Even where no voluntary amendment is made, the new requirement for examined claims is still relevant. This is because there may be instances where not all of the claims are examined in the examination report relied on for grant, such an application would not satisfy the requirement for examined claims at grant stage.

In those circumstances, one option is to delete the unexamined claims. If, however, the unexamined claims are important and desired in the application, local examination may be requested so that the full set of claims would be examined in order to ensure that this new requirement is met.

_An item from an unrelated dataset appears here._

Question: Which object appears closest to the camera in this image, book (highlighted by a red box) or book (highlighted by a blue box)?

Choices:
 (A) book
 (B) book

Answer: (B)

As a requirement for grant, the presence of unexamined claims should result in refusal by the Singapore Patent Office to allow the application to proceed to grant. However, where applications are erroneously allowed to proceed to grant, presence of unexamined claims can still have severe consequences. More particular, the court or the Registrar may refuse to award damages, make an order for an account of profits or grant any other relief in proceedings for infringement if the alleged infringed claim is not related to any examined claims. Thus, it is important that applicants are aware of these consequences and proactively address this new requirement for examined claims.

In the event that an applicant only becomes aware of the existence or problem of unexamined claims after grant, the issue can be addressed by requesting for post grant search and examination of the unexamined claims. However, it is important to note that the request can not only be made by the applicant but also by third parties. Therefore, competitors are able to request for re-examination of the granted patent where the patent includes unexamined claims, causing the patentee to face the time and costs associated with the post grant search and examination procedures.

Again, this emphasises the importance that the applicants are aware of these consequences and proactively address this new requirement for examined claims at the time of paying the grant fee for Singapore patent applications.

The content of this article does not constitute legal advice and should not be relied on in that way. Specific advice should be sought about your specific circumstances.